↓
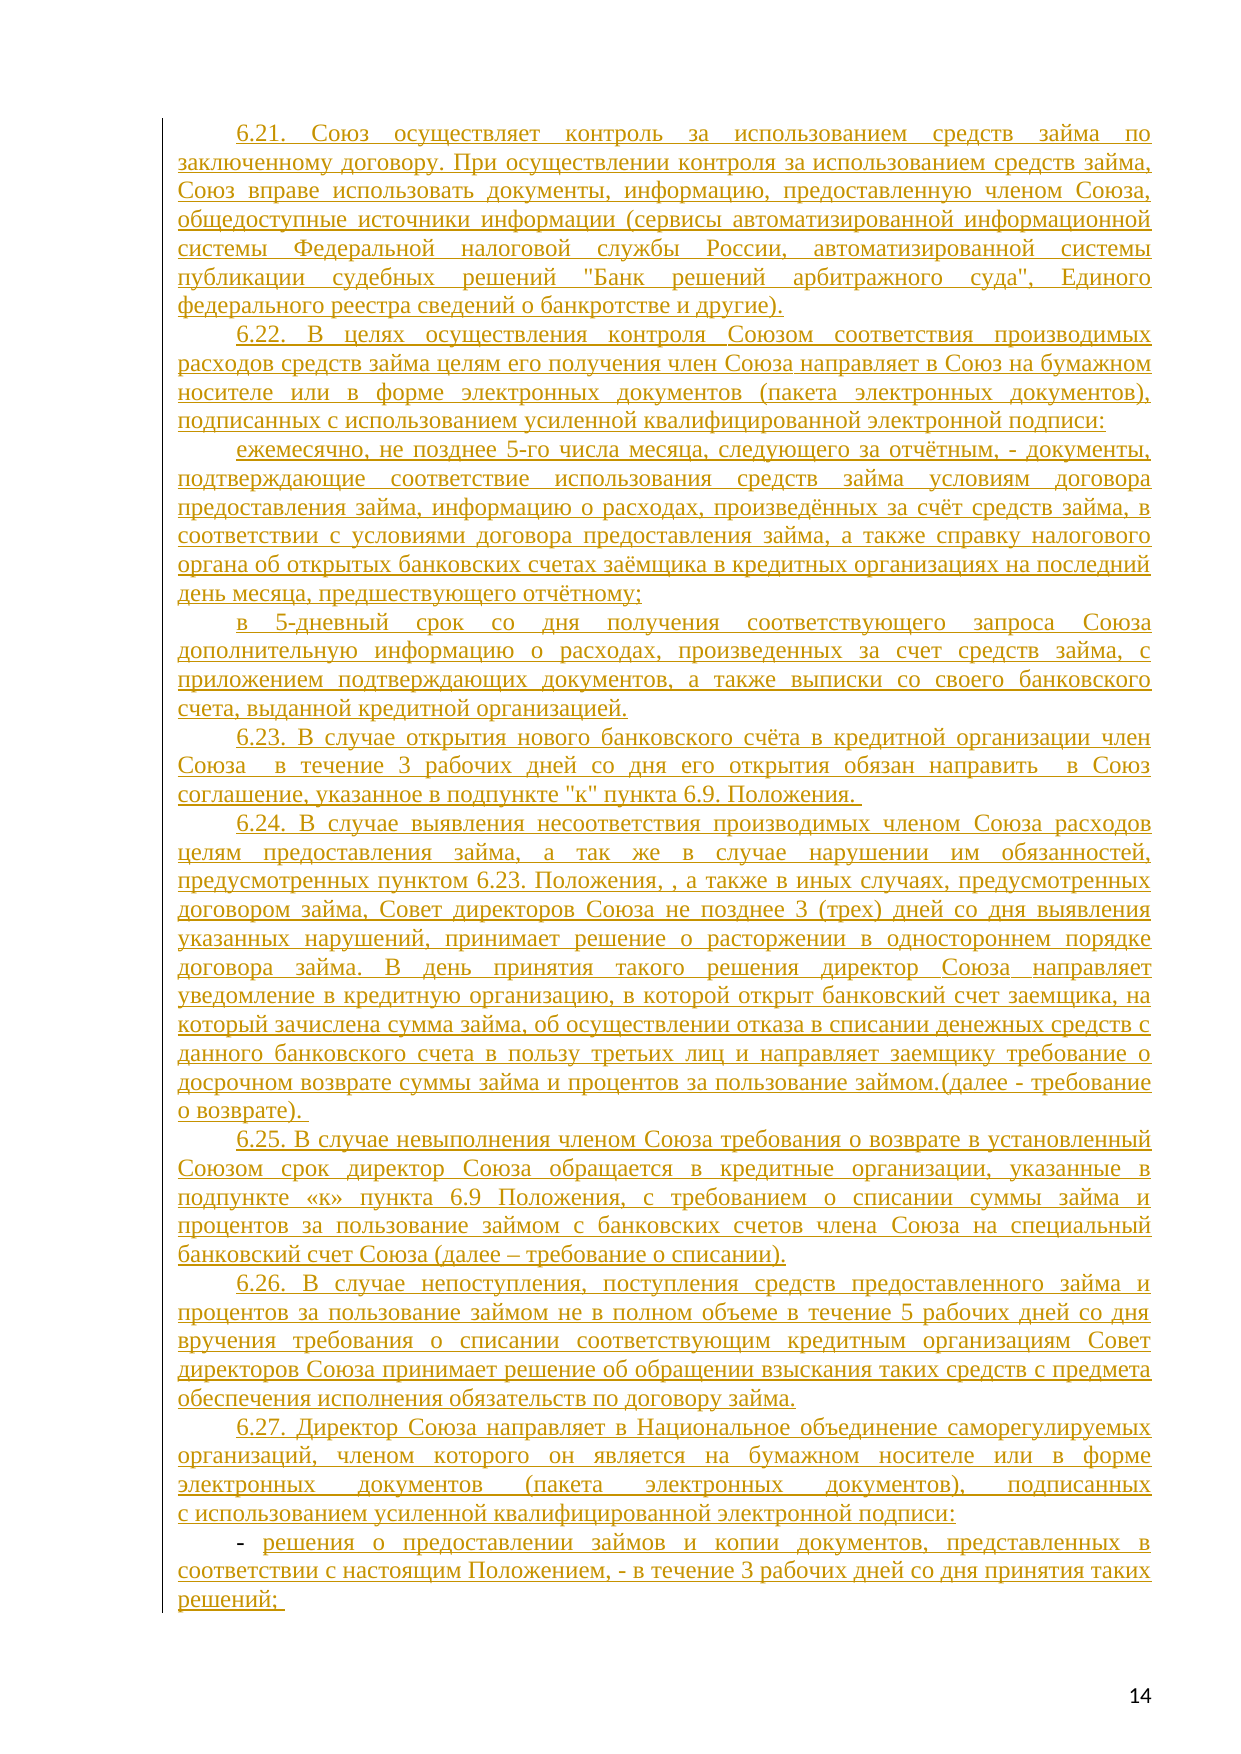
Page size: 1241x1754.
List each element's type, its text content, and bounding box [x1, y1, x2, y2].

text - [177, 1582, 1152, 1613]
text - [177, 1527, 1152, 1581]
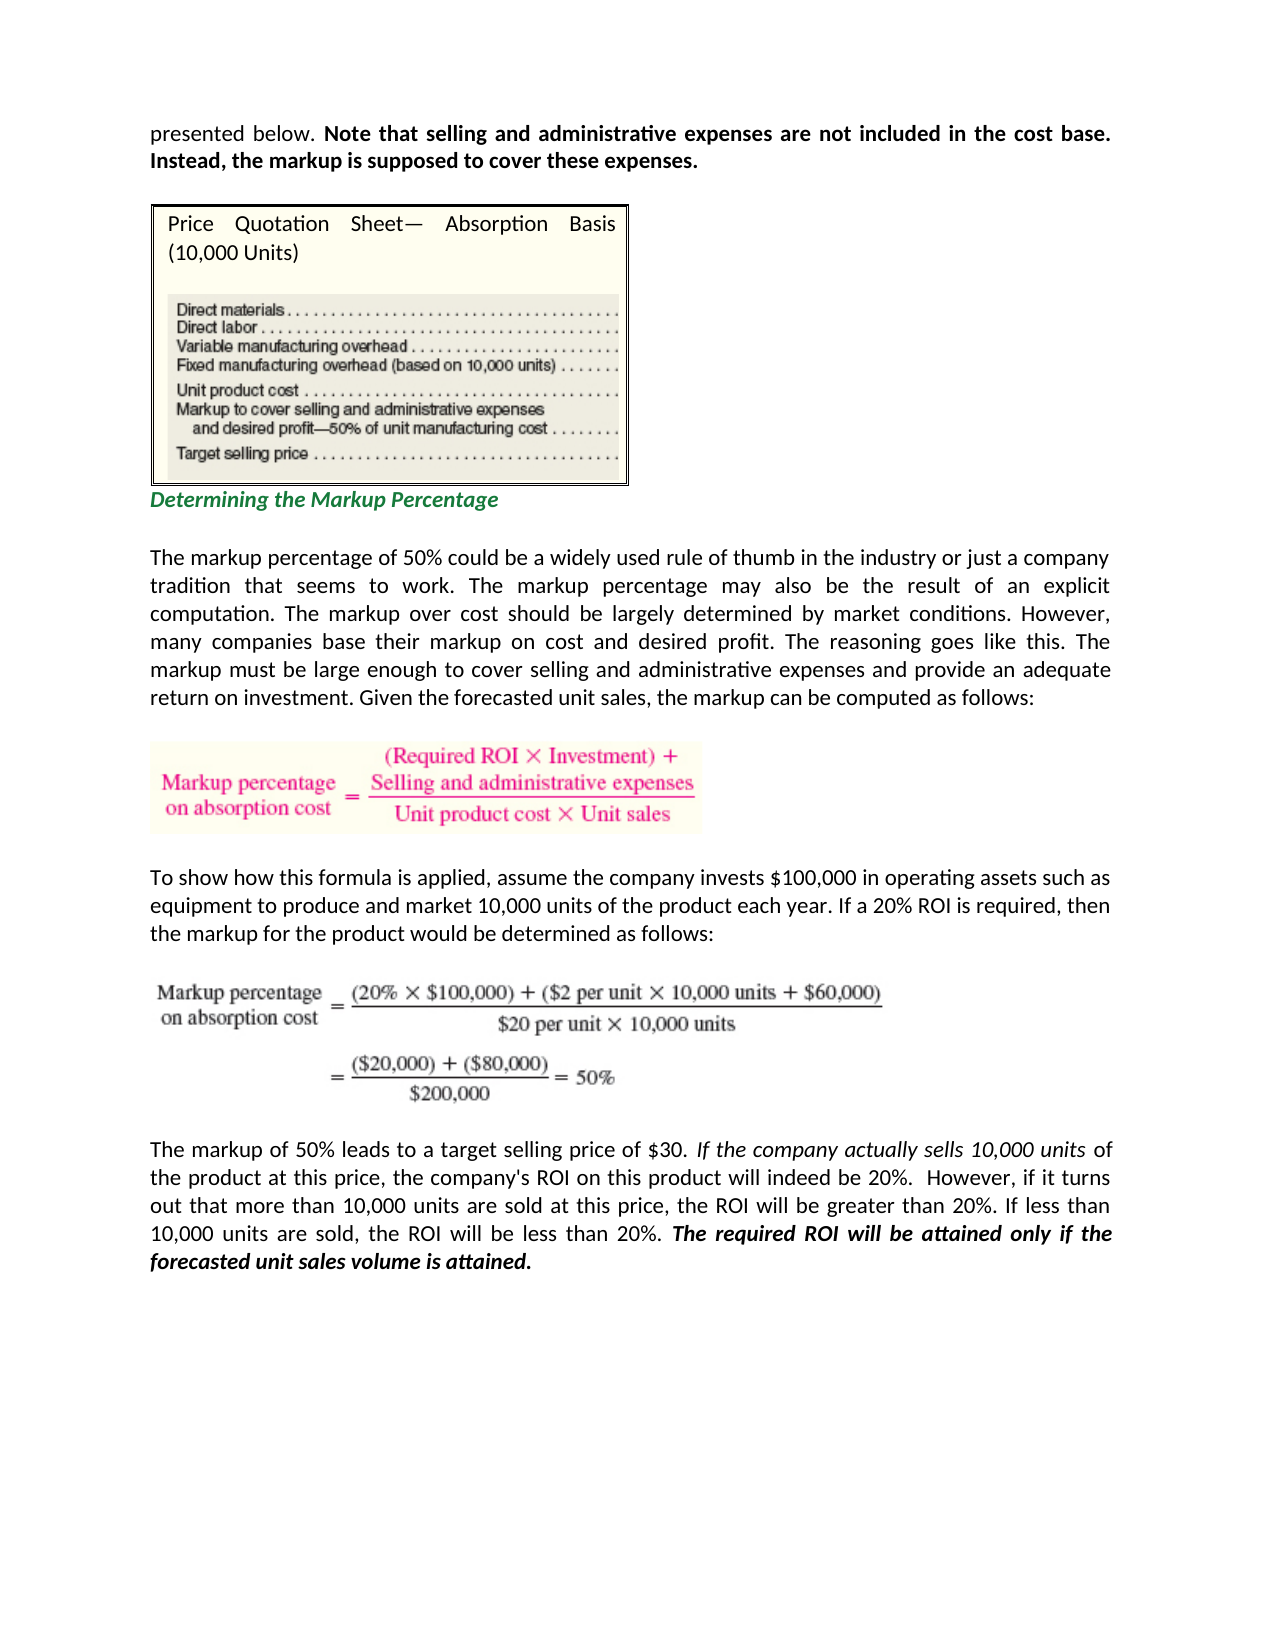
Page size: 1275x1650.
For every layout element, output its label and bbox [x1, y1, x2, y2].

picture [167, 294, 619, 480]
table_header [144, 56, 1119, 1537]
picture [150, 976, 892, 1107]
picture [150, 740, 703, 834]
↑
↓
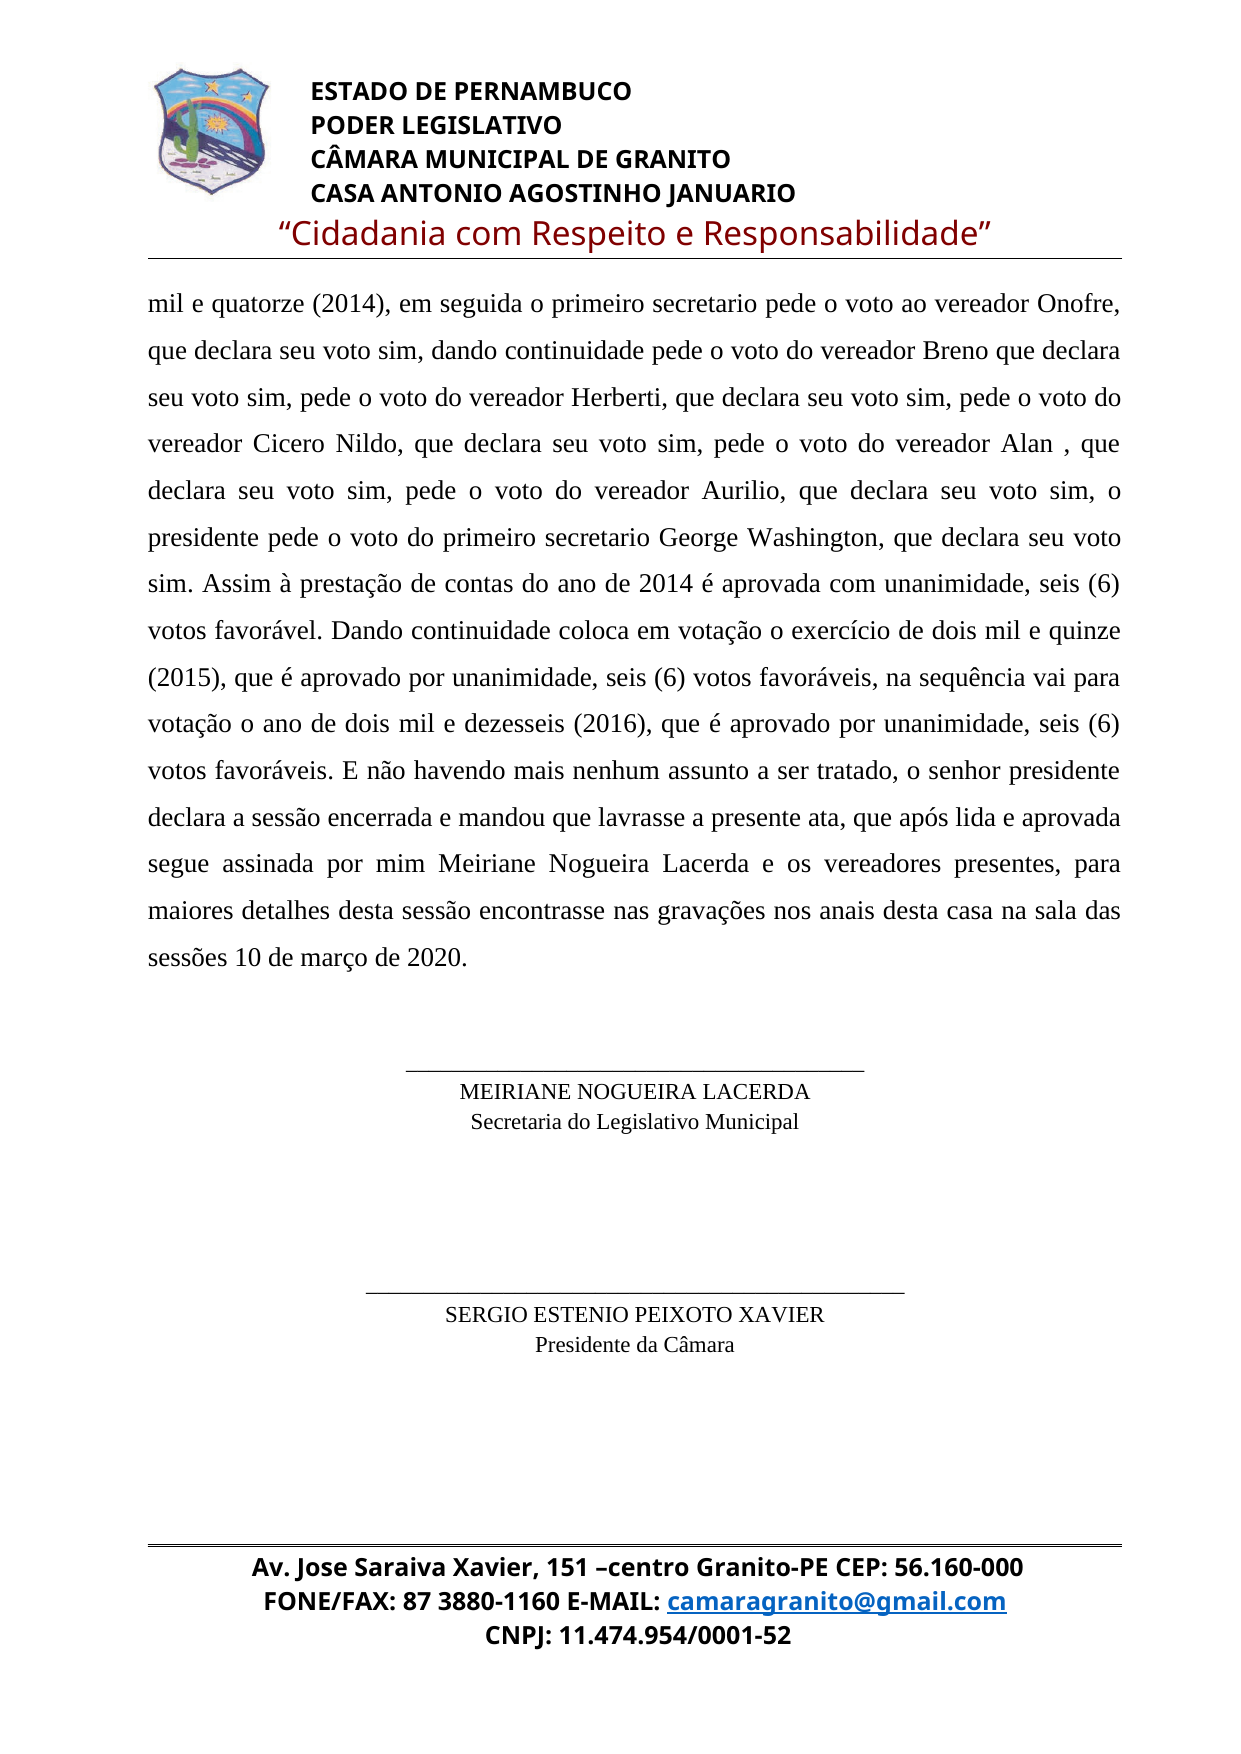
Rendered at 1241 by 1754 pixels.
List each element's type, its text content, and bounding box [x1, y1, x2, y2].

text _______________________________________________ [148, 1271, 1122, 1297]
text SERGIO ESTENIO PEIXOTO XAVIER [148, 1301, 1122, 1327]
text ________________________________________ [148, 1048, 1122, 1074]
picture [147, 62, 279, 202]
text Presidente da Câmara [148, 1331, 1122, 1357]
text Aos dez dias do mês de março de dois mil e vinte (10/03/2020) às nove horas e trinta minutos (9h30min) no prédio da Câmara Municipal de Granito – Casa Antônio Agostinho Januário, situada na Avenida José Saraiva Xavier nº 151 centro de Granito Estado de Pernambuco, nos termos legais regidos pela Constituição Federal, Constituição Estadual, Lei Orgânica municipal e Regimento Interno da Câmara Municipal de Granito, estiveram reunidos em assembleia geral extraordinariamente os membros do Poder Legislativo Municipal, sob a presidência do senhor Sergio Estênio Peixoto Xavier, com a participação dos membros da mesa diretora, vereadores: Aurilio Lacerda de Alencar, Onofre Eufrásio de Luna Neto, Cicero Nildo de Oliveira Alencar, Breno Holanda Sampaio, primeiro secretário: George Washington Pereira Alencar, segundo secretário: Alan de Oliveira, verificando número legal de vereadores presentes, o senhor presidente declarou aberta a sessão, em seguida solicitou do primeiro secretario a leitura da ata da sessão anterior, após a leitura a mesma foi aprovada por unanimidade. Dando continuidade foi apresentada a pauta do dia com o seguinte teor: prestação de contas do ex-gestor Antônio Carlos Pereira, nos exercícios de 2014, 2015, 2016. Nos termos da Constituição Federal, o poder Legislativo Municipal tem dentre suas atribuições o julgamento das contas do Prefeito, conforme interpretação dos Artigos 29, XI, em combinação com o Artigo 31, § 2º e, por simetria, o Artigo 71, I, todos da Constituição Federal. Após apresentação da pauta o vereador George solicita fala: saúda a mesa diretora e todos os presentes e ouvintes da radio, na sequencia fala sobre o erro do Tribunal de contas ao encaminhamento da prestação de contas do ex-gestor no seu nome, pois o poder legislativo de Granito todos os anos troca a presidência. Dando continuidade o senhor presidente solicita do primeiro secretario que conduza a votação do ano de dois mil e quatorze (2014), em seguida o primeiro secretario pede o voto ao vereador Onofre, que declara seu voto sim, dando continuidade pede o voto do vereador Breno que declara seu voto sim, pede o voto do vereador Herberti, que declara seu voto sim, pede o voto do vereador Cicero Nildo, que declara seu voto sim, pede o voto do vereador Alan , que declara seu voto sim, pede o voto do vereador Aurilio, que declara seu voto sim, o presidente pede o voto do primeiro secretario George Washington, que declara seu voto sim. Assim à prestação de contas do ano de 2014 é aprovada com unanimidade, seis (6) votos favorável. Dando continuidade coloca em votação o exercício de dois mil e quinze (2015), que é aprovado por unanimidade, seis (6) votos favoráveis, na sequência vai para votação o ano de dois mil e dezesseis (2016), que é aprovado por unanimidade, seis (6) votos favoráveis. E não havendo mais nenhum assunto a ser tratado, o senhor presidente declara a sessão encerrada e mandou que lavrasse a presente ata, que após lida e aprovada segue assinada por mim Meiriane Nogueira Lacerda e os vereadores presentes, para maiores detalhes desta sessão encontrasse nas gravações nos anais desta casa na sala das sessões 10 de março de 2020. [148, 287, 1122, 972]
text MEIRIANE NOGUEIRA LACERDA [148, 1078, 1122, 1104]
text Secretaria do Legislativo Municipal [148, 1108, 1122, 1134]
↑
#### [PROBLEM TO WORK ON]
Using the listing above, locate the lines that hold "size" and copy each one.

#### [OUTPUT OF THE TASK]
Page size: 1241x1754.
Page size: 1275x1650.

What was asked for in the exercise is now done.